38.ここで新ラウンドの貿易交渉の提案について,インドの基本的な立場をご説明しましょう。世界貿易の危機を解消し,あらゆる国が成長の恵みを受けられるようにしなければならないことは,もとより当然であります。その意味でインドは,新ラウンドに対して,教条主義的に反対するものではありません。しかだからといって,東京ラウンドでの合意事項を無視してかまわない,ということにはならないでしょう。東京ラウンドの作業を不完全のまま放置しておいてよういのでしょうか。また新しい分野への取り組みに熱心なあまり,保護貿易主義の高まりから開発途上諸国が現実に直面している窮状に目をつぶってもいいのでしょうか。誠意をもって臨めば,私たちはすべてに公正で正当な交渉への道を開くことができるはずです。威嚇からは協力は生まれません。
39.科学技術の変革により,従来の方式による人間関係の秩序立ては,すでに時代遅れになっています。科学は私たちの手に,飢えと貧困を追放する手段を与えてくれました。しかし,私たちの制度が不十分なため,これらの手段をうまく利用して人類の苦しみを緩和することができません。困窮状態を解消する手段として,慈善行為は合意的取り決めの代用にはならないのです。相互依存の世界のなかで,飢餓は無神経な贅沢と共存できません。また,切実でまことにはずべき貧困が存在する一方で,人類を一瞬のうちにせん滅させるようなものに資源を浪費することは許されません。となると,いま私たちに残された道は,心の壁を取りはらい,人類を一つの家族として平和と繁栄のうちに結びつけるための崇高なビジョンを持つことではないでしょうか。

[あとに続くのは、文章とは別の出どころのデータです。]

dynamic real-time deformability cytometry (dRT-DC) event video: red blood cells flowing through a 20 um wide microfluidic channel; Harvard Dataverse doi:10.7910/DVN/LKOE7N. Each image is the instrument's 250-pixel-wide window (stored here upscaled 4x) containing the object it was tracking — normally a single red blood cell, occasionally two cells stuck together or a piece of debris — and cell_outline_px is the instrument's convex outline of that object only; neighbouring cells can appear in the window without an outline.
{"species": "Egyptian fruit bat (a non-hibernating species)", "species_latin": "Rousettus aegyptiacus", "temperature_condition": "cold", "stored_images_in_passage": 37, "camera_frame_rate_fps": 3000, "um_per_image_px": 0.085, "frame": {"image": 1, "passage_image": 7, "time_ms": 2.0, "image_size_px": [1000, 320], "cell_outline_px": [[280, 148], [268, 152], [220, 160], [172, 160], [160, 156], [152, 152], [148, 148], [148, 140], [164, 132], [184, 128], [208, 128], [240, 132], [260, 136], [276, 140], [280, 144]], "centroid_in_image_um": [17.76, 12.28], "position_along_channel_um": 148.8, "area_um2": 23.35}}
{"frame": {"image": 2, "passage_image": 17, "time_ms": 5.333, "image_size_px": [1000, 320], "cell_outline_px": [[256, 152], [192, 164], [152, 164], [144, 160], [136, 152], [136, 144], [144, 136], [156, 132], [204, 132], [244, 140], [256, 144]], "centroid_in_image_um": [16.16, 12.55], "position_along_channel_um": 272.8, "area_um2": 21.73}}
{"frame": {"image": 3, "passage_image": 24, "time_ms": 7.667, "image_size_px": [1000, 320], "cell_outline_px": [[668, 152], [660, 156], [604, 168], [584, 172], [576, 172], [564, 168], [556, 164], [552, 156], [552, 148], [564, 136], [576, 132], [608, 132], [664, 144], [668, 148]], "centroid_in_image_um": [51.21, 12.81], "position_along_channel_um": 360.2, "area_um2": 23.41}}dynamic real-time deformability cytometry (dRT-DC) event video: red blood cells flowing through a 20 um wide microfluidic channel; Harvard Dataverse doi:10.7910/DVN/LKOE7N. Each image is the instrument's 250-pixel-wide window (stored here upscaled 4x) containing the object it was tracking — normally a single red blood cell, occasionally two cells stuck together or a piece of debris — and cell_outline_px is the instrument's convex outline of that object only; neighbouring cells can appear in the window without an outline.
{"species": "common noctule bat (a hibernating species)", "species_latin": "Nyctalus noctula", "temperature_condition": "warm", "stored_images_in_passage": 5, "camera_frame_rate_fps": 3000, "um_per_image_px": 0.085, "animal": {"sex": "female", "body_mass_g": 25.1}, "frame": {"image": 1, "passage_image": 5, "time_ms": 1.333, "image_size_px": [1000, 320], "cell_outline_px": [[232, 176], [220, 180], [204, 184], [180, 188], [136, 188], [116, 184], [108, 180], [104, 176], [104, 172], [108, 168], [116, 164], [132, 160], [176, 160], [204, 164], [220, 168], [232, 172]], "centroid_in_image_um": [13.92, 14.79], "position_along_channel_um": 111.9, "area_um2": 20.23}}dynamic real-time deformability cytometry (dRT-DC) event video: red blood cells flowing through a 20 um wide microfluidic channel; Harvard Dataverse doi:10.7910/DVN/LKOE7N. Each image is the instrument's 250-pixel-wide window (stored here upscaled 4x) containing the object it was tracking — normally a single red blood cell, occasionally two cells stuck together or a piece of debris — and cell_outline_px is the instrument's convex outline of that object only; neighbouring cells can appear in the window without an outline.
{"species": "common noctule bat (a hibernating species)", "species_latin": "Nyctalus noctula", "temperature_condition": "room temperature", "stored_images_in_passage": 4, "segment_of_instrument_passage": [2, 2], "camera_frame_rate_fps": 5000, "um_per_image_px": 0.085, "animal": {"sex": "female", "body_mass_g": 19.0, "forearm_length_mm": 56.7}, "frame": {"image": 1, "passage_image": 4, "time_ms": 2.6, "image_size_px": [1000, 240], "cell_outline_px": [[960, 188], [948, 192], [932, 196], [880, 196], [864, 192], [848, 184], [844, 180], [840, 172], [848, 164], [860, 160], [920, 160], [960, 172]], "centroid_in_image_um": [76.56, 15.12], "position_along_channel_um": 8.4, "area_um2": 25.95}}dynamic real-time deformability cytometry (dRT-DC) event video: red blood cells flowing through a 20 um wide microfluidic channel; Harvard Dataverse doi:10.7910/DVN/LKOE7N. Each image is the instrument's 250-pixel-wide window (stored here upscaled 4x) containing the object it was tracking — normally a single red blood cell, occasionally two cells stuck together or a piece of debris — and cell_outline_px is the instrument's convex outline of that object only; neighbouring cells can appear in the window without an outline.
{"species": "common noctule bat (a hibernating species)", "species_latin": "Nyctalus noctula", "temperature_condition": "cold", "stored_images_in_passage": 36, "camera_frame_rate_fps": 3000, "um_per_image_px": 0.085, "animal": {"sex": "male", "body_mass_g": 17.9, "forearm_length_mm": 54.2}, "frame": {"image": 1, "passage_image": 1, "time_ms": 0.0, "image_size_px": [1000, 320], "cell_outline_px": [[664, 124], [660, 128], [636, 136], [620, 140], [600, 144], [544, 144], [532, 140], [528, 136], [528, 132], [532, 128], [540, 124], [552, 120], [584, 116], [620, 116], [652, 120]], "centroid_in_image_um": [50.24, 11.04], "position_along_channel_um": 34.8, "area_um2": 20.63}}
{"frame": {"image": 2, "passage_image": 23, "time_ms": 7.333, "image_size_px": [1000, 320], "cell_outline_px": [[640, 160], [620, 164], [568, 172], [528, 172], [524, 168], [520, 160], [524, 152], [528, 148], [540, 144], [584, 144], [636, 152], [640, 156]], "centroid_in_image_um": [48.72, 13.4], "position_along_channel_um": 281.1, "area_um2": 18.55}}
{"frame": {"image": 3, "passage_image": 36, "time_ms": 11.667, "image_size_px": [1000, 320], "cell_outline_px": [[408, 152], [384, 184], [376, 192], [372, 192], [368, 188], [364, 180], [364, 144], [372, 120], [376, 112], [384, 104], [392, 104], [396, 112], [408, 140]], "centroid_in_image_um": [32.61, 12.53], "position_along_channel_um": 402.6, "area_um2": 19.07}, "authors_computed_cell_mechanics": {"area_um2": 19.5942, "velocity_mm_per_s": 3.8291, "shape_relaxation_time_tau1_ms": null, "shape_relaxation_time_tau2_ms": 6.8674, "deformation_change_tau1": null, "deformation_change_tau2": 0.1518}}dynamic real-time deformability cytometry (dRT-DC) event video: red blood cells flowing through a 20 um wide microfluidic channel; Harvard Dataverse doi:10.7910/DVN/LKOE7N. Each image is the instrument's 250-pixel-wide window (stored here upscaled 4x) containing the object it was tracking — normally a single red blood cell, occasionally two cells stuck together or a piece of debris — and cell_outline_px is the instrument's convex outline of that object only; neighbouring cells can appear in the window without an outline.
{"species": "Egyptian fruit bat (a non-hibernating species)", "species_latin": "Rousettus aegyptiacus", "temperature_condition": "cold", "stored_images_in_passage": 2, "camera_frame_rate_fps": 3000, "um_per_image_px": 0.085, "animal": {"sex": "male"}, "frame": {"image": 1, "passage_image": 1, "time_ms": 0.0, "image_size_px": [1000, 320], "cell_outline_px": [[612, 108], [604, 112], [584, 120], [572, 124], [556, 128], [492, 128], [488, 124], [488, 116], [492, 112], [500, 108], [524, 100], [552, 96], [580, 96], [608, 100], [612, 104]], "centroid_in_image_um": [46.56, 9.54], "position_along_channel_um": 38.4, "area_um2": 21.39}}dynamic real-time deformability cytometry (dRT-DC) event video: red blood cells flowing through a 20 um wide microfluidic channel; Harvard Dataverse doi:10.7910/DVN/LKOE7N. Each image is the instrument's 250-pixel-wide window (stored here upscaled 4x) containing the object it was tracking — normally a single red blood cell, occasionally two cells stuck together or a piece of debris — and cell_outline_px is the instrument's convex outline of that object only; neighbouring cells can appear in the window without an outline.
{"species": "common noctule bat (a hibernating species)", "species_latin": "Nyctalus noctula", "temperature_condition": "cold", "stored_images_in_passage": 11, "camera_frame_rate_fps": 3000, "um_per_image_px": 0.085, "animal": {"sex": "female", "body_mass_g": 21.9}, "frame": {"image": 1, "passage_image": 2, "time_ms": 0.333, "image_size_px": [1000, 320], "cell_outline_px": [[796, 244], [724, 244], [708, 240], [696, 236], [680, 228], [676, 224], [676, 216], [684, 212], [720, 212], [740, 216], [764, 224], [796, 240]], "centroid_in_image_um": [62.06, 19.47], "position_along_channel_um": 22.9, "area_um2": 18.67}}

仏陀が教えた「慈悲」の心こそ,人類が現代に生き残るための必要条件です。
40.最後に,日本国会の皆さまにお話しする機会を与えられましたことに,心から感謝いたします。中曽根総理その他関係者の方々との会談も,きわめて有益で価値のあるものでした。また日本文化の活力と技術面での成果も,この目で直接見ることができました。今後,日本とインドの間に友好関係の新時代が開かれることを,私は期待しております。日印両国は,共に力を合わせなければなりません。アジアの利益,そして人類の利益が私たちにその義務を課しているからです。